For clarification, a vegetarian is someone who does not eat meat, such as chicken, beef, pork, or fish. This is not to be confused with a vegan, who is someone that does not consume any animal products, which includes meat, dairy, honey, etc. Both groups decide to not eat meat for their own personal reasons, whether it be moral, environmental, or for health. Junior Caroline Pettykane, vice president of Environmental Club, and proud vegan shares, “It is proven to be the best way to help the environment and I am a huge environmentalist and animal lover. It was hard for me to see the cruelty and ignore it.” Many people express that giving up meat is near impossible, but they do not have to give it up cold turkey. Scientists and environmentalists express that if the world cuts down on their meat and dairy consumption little by little, it would reduce greenhouse gases, acid levels, and land/water use.

Vegetarian Times shares that 7.3 million Americans are vegetarians and 1 million are vegans. It is a growing and evolving way of plant based eating that many are picking up due to the current state of the environment. Emma Maclean, Junior and vegetarian of 12 years states, “Being a vegetarian in 2019 means that I am part of a fixing issue that has been going on since the beginning of civilization.” Although it is a satisfying and rewarding eating lifestyle, it does come with some difficult situations. Many vegetarians and vegans occasionally crave the old food they used to eat, and sometimes have a hard time trying to find meat free meals in restaurants. At times they feel like a burden to request something with no meat in it, or even have to refuse food that was made for them.
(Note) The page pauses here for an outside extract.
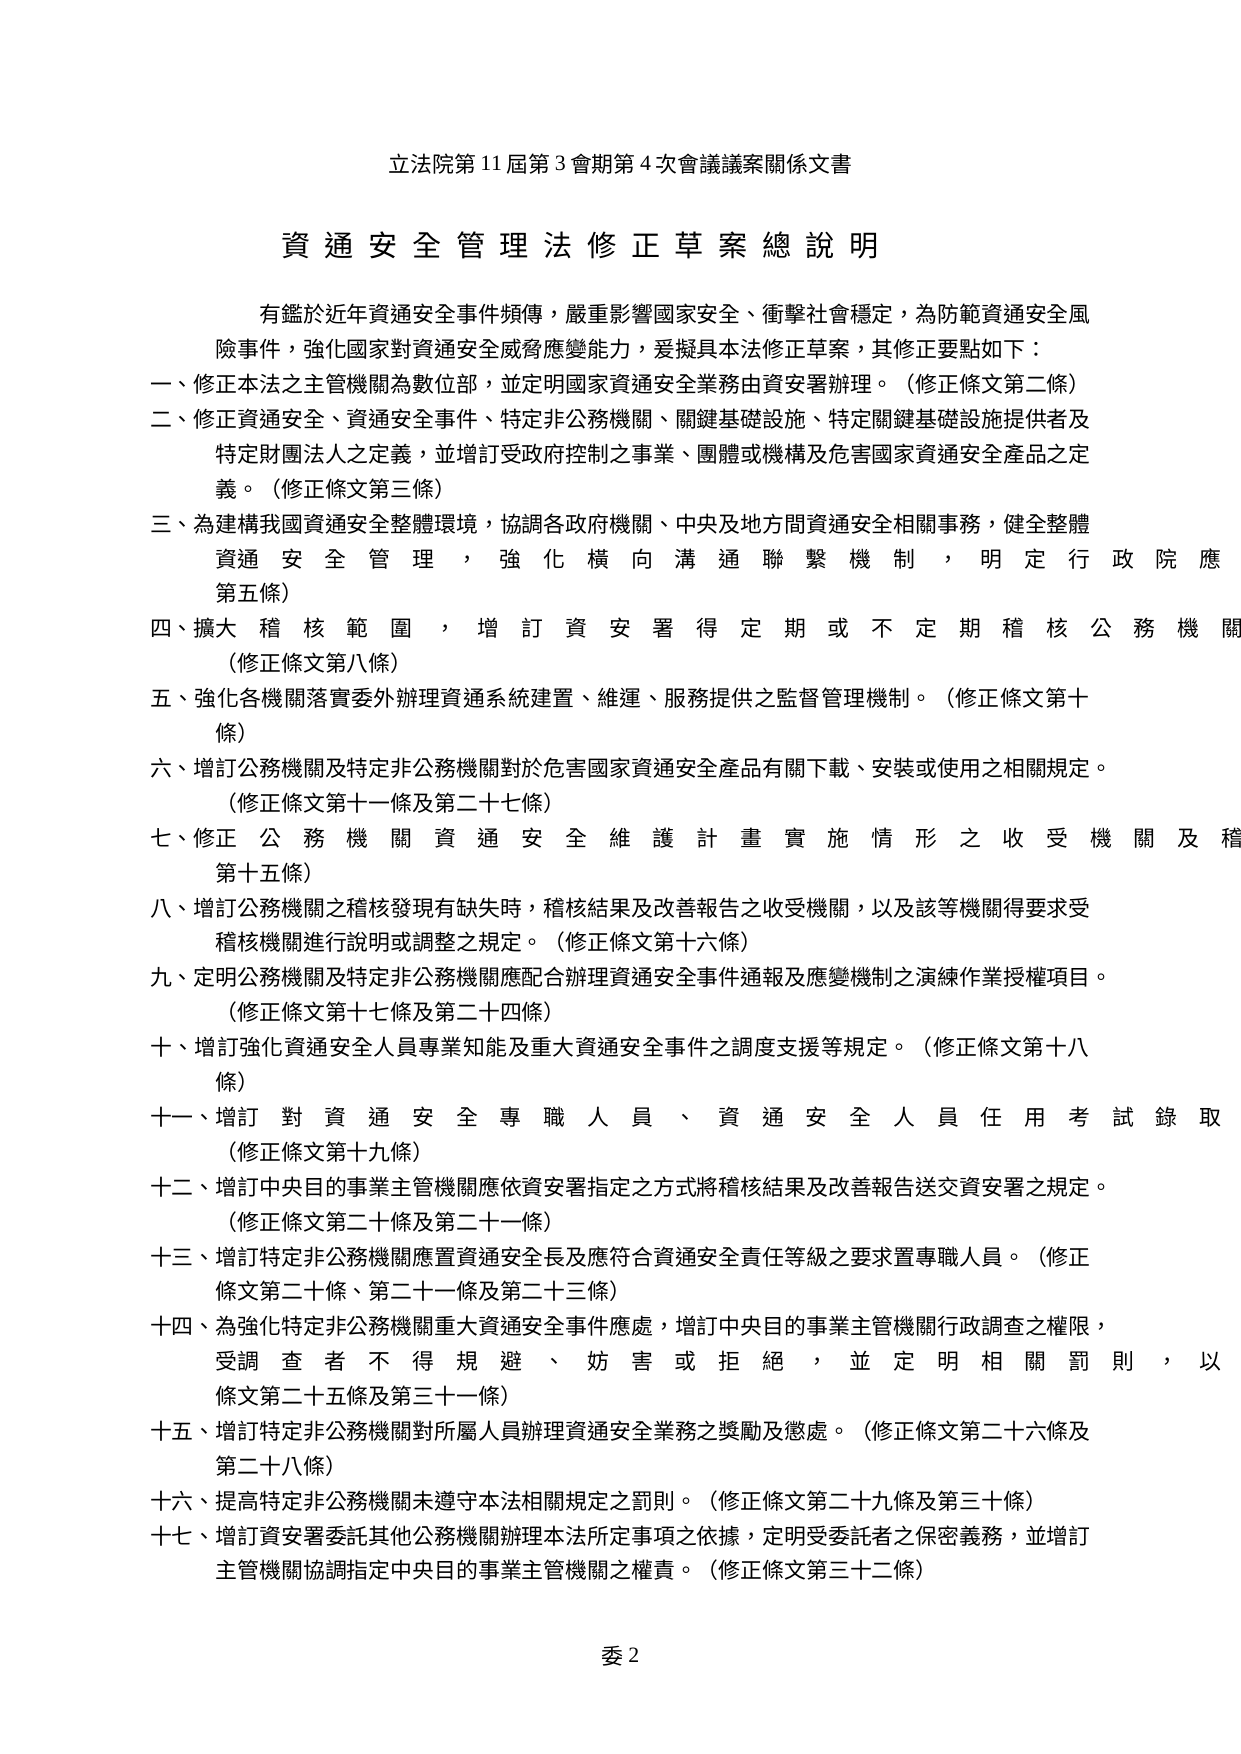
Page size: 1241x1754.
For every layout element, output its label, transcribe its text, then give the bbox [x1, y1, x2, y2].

text 資通安全管理法修正草案總說明 [260, 208, 1090, 278]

Other than that, vegetarians and vegans love knowing they are helping the environment and benefiting their bodies in a simple way.

Many people are skeptical of vegetarian and vegan diets, thinking it is all just healthy food 24/7, when in reality it is not like that all the time. Masa Ofei, from The Minimalist Vegan shares, “It really bothers me when I see/hear others assuming that because you are vegan, you MUST be healthy.” Eating plant based meals are definitely more nutritious and beneficial, but vegetarians and vegans are humans too. They just as much as meat eaters love eating desserts, burgers, and other junk food, but just in a version they can enjoy.

When students at Battlefield were young children, their parents mostly chose the food they ate. Now that they are older, they can make their own decisions for themselves and decide what they want to support. With that in mind, a new generation of people are adopting vegetarianism and veganism all around the world, giving a little love to the planet.